Em geral, os municípios mais verticalizados estão em importantes regiões metropolitanas, como é o caso da capital paulista, uma das únicas três cidades do país que rompem a marca de metade dos cidadãos morando em prédios, ao lado de Balneário Camboriú (57,2%, SC) e Santos (63,5%, SP).

Essa verticalização ocorreu em áreas dotadas de infraestrutura urbana, próximas a eixos de transporte público e rodovias, evidenciando que mobilidade é vetor de adensamento. Adensamento que responde à demanda das pessoas na vida moderna, aos novos arranjos familiares, à busca por acesso mais fácil a serviços, menor desperdício de tempo com deslocamentos —em especial casa-trabalho—, maior segurança; enfim, mais bem-estar.

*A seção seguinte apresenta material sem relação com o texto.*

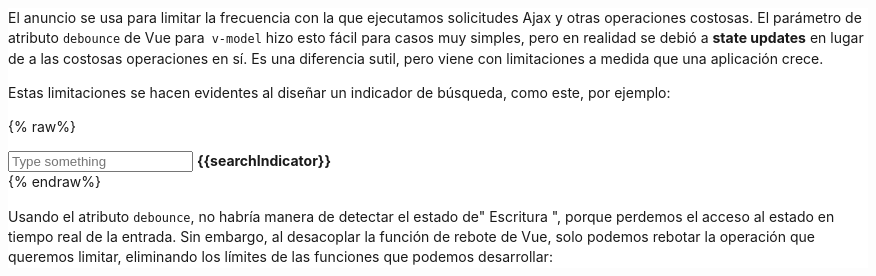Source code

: El anuncio se usa para limitar la frecuencia con la que ejecutamos solicitudes Ajax y otras operaciones costosas. El parámetro de atributo `debounce` de Vue para` v-model` hizo esto fácil para casos muy simples, pero en realidad se debió a __state updates__ en lugar de a las costosas operaciones en sí. Es una diferencia sutil, pero viene con limitaciones a medida que una aplicación crece.

Estas limitaciones se hacen evidentes al diseñar un indicador de búsqueda, como este, por ejemplo:

{% raw%}
<script src="https://cdn.jsdelivr.net/lodash/4.13.1/lodash.js"></script>
<div id="debounce-search-demo" class="demo">
<input v-model="searchQuery" placeholder="Type something">
<strong>{{searchIndicator}}</strong>
</div>
<script>
nueva vista ({
el: &#39;# debounce-search-demo&#39;,
datos: {
consulta de busqueda: &#39;&#39;,
searchQueryIsDirty: false,
isCalculating: false
}
calculado: {
searchIndicator: function () {
if (this.isCalculating) {
volver &#39;⟳ Obteniendo nuevos resultados&#39;
} else if (this.searchQueryIsDirty) {
devuelve &#39;... escribiendo&#39;
} else {
devuelve &#39;✓ Hecho&#39;
}
}
}
reloj: {
searchQuery: function () {
this.searchQueryIsDirty = true
Esta Operación Expansiva ()
}
}
métodos: {
expensiveOperation: _.debounce (function () {
this.isCalculating = true
setTimeout (function () {
this.isCalculating = false
this.searchQueryIsDirty = false
} .bind (este), 1000)
}, 500)
}
})
</script>
{% endraw%}

Usando el atributo `debounce`, no habría manera de detectar el estado de&quot; Escritura &quot;, porque perdemos el acceso al estado en tiempo real de la entrada. Sin embargo, al desacoplar la función de rebote de Vue, solo podemos rebotar la operación que queremos limitar, eliminando los límites de las funciones que podemos desarrollar:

Bairro Cerâmica, em São Caetano do Sul (SP); cidade é uma das três do país com mais de 50% dos moradores vivendo em apartamento - Eduardo Knapp/Folhapress - Folhapress

Espalhar as pessoas nas grandes metrópoles definitivamente produz dificuldades e má qualidade de vida à população. A única forma de atender essa demanda é por meio da verticalização e do adensamento inteligentes. Até porque os espaços que oferecem tais recursos estão cada vez mais valorizados. E a única forma de diluir o alto custo dos terrenos é distribuí-lo por grandes números de unidades produzidas.

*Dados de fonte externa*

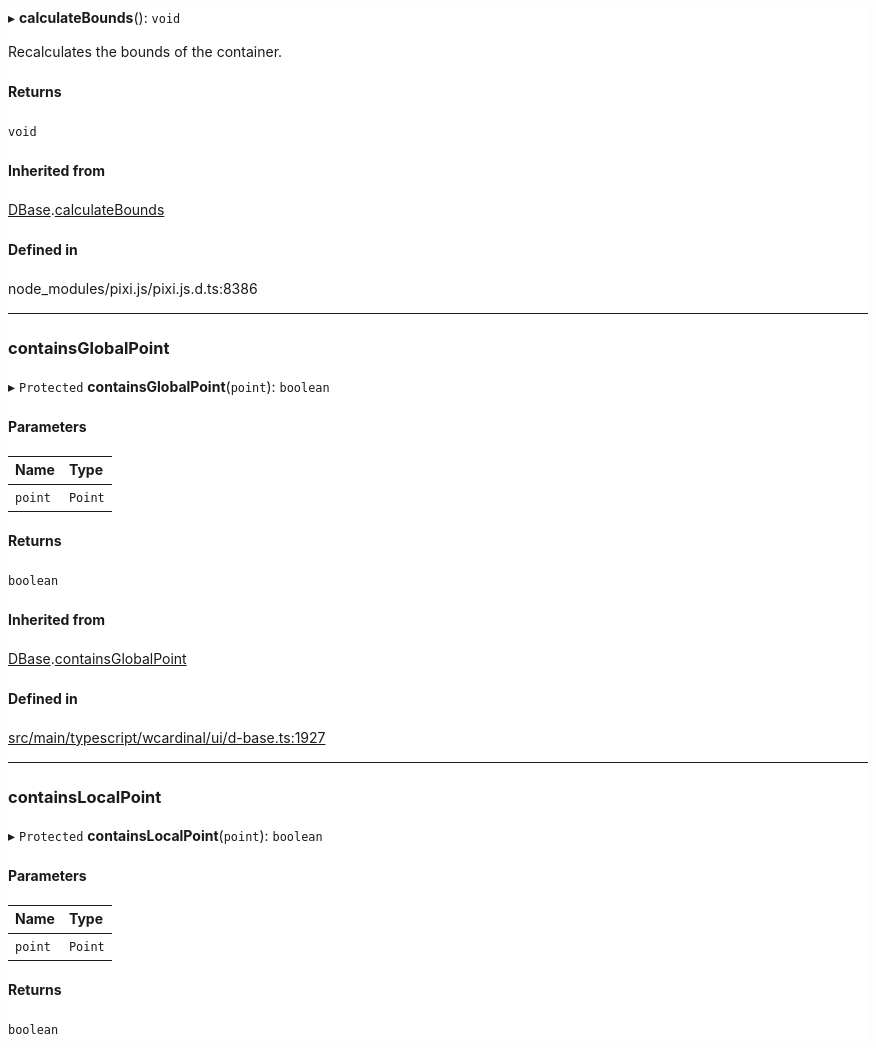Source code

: ▸ **calculateBounds**(): `void`

Recalculates the bounds of the container.

#### Returns

`void`

#### Inherited from

[DBase](DBase.md).[calculateBounds](DBase.md#calculatebounds)

#### Defined in

node_modules/pixi.js/pixi.js.d.ts:8386

___

### containsGlobalPoint

▸ `Protected` **containsGlobalPoint**(`point`): `boolean`

#### Parameters

| Name | Type |
| :------ | :------ |
| `point` | `Point` |

#### Returns

`boolean`

#### Inherited from

[DBase](DBase.md).[containsGlobalPoint](DBase.md#containsglobalpoint)

#### Defined in

[src/main/typescript/wcardinal/ui/d-base.ts:1927](https://github.com/winter-cardinal/winter-cardinal-ui/blob/v0.165.0/src/main/typescript/wcardinal/ui/d-base.ts#L1927)

___

### containsLocalPoint

▸ `Protected` **containsLocalPoint**(`point`): `boolean`

#### Parameters

| Name | Type |
| :------ | :------ |
| `point` | `Point` |

#### Returns

`boolean`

É com essa visão de escala que o Minha Casa, Minha Vida, um dos maiores programas habitacionais do planeta, está impulsionando a verticalização e ampliando o acesso das famílias de baixa renda a um lar, notadamente nos grandes centros urbanos.

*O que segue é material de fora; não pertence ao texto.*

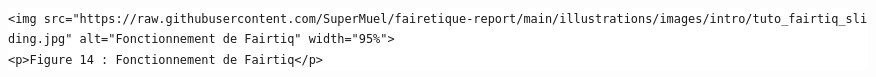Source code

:     <img src="https://raw.githubusercontent.com/SuperMuel/fairetique-report/main/illustrations/images/intro/tuto_fairtiq_sliding.jpg" alt="Fonctionnement de Fairtiq" width="95%">
    <p>Figure 14 : Fonctionnement de Fairtiq</p>
  </div>
</div>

A história mostra que leis elitistas terminaram por originar o grande número de ocupações irregulares nas cidades. Em São Paulo, observamos a invasão irreversível das Áreas de Preservação Permanente (APP), caso dos entornos das represas Billings e Guarapiranga, onde estão cerca de 100 mil famílias. E o impacto ambiental produzido pela população às margens desses reservatórios é intenso e contínuo.

Os limites impostos à produção de habitações pelo mercado formal geraram grilagem, clandestinidade e venda de lotes pelo crime organizado. Geraram pessoas vivendo sem a titularidade de seu bem e complexidade adicional aos planos de tentativa de regularização fundiária em andamento no país.

Sempre que as leis ignoram a realidade, a realidade engole as leis. As pessoas precisam morar. Quando não conseguem fazer isso legalmente, e com o apoio de programas governamentais que as subsidiem na aquisição de suas moradias, não há saída. E não se pode pensar em julgá-las ou condená-las. É questão de sobrevivência.

O único meio de enfrentar esse martírio é ter legislações que destravem e intensifiquem a produção de habitações de interesse social mais centrais e perto de onde estão trabalho, lazer e serviços. E só há um caminho para acomodar tantas vidas com dignidade: adensar e verticalizar com inteligência, por meio de legislações urbanísticas que possibilitem melhor aproveitamento de territórios com infraestrutura e que impulsionem a oferta de moradias formais para a baixa renda. Este é o bom senso que o Censo pede.